The book isn’t restricted to cosmology as such. It also covers art and mythology in relation to humans trying to understand their place in the universe. The author did an excellent job of making this book, that contains a great deal of technical information, understandable by the general reader.


Probably the most important point the author makes is that through millennia we have separated ourselves from the stars, from the universe and from nature. This is a very undesirable outcome of our search for ever more technological solutions to our problems. If this book does nothing else, I hope it awakens us to what we are in danger of losing by studying our electronic screens instead of the night sky.


I received this book from Dutton for this review.


Wednesday, September 1, 2021

Difficulty of Being a Mixed Race Child in Japan Post WWII

 


Nori is eight-years-old when her mother leaves her with her aristocratic grandparents on their estate. She tries to be a good girl and act as her mother instructed her. In spite of the abuse including chemical baths to try to change the color of her skin, she is an obedient child.


Being the daughter of a married aristocrat and her black GI lover, Nori is an embarrassment to her grandparents. She is forced to live alone in the attic and has no tenderness until her half-brother, Akira, arrives at the estate. He is the heir and surprisingly, he and Nori become friends and very important to each other.


This is a novel with some very good parts and some that distracted from the overall book. The story line follows the problems of Nori being not only a mixed race child, but also illegitimate. The early parts of the book where Nori is constantly subjected to abuse were harg to read. In fact, I thought the abuse was rather overdone.

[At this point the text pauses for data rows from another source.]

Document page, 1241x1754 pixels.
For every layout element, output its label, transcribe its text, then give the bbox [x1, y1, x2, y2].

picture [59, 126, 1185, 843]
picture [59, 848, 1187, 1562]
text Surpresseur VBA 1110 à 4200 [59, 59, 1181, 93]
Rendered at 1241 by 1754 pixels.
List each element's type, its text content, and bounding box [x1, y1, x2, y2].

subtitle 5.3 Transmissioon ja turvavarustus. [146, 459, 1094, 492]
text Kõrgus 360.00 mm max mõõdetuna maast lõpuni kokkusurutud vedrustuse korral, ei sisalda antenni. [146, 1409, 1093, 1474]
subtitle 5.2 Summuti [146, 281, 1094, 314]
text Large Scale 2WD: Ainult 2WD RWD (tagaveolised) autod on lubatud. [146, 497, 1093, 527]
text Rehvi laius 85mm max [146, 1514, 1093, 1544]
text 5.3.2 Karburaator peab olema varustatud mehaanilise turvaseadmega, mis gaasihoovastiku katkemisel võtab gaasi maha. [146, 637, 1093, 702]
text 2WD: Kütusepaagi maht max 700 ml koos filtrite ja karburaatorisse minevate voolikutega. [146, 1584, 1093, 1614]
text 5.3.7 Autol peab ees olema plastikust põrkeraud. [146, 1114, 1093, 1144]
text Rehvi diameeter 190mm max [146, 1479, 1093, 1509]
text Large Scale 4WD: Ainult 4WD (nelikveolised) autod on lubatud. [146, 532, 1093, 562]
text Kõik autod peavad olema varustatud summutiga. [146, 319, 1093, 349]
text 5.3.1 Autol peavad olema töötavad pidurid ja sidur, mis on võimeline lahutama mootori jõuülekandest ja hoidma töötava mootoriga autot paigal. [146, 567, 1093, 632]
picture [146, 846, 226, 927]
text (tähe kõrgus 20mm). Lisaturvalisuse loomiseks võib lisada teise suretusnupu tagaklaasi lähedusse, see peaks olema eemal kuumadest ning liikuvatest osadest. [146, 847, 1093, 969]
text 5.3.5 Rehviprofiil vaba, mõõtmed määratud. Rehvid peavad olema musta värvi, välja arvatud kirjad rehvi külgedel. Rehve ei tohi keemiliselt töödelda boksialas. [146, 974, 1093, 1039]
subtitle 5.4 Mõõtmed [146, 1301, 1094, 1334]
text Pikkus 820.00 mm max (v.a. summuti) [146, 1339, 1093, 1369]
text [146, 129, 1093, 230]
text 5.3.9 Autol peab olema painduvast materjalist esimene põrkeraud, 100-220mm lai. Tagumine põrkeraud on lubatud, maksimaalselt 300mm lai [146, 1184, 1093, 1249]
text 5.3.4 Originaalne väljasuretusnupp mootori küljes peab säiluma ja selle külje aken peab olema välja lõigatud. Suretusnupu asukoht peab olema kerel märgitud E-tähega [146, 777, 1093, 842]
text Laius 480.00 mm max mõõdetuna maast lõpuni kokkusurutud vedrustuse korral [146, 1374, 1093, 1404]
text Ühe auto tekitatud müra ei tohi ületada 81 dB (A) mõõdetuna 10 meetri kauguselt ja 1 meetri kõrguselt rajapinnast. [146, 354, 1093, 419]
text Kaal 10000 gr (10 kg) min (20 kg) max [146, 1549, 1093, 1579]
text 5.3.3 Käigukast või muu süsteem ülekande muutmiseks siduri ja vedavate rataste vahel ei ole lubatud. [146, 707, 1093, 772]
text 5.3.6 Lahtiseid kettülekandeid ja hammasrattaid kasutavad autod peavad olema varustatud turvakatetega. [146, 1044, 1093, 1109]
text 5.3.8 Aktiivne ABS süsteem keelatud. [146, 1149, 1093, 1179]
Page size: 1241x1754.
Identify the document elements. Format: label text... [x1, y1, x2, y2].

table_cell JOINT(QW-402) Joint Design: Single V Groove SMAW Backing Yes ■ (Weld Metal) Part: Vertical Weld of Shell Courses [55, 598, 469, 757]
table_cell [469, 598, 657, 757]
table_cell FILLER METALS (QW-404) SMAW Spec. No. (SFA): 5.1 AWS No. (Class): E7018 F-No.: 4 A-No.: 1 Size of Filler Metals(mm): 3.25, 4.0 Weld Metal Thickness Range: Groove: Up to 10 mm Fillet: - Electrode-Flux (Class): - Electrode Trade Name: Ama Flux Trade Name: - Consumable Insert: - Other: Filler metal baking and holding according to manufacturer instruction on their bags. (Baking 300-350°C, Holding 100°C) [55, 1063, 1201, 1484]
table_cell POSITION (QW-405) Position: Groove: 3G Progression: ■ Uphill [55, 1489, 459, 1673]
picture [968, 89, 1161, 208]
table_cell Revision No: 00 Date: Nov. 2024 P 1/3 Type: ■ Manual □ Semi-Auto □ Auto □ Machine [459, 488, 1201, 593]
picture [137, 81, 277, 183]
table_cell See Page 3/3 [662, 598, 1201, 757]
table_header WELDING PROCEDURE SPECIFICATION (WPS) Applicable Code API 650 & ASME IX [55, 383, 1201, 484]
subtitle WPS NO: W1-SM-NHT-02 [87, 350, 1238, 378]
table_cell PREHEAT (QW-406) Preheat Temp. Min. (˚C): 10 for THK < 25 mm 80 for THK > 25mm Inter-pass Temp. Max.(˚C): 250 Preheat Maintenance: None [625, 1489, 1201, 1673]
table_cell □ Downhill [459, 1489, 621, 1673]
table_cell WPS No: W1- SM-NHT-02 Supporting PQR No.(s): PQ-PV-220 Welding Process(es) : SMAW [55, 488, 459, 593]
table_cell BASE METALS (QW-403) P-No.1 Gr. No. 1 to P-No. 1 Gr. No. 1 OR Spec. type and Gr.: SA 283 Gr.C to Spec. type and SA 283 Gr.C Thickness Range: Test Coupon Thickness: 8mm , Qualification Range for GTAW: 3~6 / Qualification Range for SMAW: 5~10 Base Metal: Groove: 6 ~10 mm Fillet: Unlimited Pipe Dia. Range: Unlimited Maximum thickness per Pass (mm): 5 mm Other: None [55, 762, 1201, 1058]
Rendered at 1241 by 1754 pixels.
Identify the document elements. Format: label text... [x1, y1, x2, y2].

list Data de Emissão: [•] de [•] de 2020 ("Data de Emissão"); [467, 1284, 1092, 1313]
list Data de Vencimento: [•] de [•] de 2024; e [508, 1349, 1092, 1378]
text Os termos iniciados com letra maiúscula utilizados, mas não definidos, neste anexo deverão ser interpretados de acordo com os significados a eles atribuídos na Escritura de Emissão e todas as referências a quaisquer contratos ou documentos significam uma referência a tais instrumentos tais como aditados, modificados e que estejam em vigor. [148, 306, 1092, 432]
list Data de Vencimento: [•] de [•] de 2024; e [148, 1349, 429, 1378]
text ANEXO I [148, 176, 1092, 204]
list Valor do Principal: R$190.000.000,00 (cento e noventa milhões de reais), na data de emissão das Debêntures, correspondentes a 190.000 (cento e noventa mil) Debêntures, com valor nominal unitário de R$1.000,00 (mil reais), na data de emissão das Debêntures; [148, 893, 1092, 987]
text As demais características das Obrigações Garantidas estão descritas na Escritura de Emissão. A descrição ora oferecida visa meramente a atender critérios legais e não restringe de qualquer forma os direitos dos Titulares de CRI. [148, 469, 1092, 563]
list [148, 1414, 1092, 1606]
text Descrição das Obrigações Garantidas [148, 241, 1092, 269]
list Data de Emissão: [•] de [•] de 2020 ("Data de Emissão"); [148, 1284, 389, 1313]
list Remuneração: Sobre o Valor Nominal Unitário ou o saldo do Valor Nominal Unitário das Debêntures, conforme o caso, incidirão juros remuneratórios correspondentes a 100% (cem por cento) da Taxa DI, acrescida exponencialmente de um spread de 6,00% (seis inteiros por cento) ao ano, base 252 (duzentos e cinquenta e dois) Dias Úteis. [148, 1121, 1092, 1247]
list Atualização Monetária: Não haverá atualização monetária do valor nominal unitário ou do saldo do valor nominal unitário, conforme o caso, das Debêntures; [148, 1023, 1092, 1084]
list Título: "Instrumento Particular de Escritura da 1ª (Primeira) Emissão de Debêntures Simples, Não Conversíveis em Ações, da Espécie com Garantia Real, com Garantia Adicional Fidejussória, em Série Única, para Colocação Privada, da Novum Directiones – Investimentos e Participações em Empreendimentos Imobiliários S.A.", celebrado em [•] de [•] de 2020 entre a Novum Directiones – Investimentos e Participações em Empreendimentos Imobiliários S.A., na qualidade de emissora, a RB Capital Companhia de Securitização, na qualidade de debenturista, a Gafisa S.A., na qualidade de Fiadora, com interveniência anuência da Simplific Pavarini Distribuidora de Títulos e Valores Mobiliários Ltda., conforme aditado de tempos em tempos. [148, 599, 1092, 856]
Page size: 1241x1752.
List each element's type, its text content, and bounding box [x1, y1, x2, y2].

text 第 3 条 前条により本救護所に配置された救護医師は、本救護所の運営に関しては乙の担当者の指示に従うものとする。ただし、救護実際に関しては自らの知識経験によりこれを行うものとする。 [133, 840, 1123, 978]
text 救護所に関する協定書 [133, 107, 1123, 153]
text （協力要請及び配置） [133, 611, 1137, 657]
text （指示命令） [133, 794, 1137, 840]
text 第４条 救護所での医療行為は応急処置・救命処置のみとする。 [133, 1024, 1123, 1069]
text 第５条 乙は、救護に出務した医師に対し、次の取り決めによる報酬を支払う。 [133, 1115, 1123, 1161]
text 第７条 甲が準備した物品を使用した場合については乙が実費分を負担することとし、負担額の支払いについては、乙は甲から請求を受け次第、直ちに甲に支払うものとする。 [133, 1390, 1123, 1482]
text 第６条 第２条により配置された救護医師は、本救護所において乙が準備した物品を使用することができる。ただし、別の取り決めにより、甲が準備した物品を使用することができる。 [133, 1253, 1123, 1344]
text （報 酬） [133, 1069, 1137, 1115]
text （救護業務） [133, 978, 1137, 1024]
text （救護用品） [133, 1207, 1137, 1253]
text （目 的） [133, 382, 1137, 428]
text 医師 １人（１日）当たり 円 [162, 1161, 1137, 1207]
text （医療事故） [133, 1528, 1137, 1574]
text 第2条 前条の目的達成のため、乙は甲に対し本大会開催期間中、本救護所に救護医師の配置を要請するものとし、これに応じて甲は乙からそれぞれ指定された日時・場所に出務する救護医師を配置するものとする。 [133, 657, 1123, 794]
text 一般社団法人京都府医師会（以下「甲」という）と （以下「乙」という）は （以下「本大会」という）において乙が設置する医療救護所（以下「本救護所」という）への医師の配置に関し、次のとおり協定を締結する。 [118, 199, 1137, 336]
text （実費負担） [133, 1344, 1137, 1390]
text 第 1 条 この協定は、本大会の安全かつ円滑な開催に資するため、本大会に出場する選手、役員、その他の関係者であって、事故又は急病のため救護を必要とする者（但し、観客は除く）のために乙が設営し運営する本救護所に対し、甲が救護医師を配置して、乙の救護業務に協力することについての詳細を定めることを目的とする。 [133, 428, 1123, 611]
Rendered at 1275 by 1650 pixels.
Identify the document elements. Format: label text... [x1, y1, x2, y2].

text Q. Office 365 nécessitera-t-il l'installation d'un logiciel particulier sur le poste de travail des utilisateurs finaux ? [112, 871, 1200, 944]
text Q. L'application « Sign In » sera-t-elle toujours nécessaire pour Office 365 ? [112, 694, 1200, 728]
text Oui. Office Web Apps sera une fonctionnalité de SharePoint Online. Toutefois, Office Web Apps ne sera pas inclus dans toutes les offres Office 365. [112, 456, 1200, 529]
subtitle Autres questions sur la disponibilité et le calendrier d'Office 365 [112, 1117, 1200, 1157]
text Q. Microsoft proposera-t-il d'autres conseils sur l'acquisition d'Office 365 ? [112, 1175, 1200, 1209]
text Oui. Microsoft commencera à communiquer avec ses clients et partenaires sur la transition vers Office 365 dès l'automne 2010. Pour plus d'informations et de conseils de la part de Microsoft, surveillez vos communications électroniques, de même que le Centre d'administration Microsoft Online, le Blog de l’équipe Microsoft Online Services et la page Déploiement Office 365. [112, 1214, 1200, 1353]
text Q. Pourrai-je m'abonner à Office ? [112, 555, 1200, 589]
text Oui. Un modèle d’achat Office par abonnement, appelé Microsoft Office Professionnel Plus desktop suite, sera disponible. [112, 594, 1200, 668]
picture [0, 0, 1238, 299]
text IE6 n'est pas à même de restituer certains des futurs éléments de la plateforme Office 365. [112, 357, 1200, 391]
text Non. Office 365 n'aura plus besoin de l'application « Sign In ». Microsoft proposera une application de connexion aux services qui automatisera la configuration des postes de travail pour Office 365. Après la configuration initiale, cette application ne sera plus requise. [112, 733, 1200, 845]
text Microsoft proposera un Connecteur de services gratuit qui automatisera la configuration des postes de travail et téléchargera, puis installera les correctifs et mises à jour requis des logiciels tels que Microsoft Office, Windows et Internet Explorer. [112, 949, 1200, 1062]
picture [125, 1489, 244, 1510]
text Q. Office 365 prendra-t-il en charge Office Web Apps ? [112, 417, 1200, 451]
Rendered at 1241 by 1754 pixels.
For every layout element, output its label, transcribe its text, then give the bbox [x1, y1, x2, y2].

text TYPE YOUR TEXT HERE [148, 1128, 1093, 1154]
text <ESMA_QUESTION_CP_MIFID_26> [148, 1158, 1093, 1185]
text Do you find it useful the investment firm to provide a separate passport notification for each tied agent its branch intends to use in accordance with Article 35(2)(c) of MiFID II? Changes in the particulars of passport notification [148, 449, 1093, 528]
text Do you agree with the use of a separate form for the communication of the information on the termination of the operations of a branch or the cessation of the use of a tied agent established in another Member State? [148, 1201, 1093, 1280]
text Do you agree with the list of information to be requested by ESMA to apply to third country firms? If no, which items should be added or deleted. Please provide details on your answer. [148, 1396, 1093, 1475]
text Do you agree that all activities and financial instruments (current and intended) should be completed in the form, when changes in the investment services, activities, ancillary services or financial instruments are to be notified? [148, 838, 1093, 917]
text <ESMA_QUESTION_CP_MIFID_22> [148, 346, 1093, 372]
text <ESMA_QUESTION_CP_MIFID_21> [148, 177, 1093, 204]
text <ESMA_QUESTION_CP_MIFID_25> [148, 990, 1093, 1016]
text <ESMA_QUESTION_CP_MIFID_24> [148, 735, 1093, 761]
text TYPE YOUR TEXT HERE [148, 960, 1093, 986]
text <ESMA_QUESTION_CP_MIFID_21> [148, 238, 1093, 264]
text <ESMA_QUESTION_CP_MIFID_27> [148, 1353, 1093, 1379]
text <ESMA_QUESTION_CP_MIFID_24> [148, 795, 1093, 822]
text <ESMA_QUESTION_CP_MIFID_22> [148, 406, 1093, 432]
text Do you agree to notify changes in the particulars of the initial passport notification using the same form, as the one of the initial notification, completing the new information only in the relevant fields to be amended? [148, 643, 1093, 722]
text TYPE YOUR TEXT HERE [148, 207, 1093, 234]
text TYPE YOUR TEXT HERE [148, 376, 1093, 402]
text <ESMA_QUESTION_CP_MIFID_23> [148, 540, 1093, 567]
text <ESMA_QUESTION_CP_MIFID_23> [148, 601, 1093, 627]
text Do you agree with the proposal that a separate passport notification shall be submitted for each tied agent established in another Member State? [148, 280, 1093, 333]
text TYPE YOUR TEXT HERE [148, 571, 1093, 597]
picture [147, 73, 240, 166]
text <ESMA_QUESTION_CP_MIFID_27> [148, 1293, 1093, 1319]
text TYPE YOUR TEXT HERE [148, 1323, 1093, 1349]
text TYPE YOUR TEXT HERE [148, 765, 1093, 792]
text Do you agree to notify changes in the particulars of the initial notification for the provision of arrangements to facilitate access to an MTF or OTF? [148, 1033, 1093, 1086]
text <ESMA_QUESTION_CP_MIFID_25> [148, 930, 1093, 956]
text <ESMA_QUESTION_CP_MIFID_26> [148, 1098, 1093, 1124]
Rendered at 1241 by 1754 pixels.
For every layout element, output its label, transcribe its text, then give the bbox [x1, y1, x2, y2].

The story lightens when Akira arrives. He befriends Nori, gets her out of the attic and gives her a view of the outside world. It was a delightful picture of friendship. The difference between how the children get along and love each other is in direct contrast to the unyielding disapproval of the grandparents. They feel their whole way of life has been betrayed by having a child like Nori and their desire is to erase the stigma.


While I enjoyed parts of the book, I found the writing a bit simple. The characters could have been more well developed. The dialog often felt stilted. I thought the author was trying for a romantic look at the manners of a slice of civilization much the same way Jane Austen did for the Victorians, however, it wasn’t as effective.


I received this book from Penguin Random House for this review.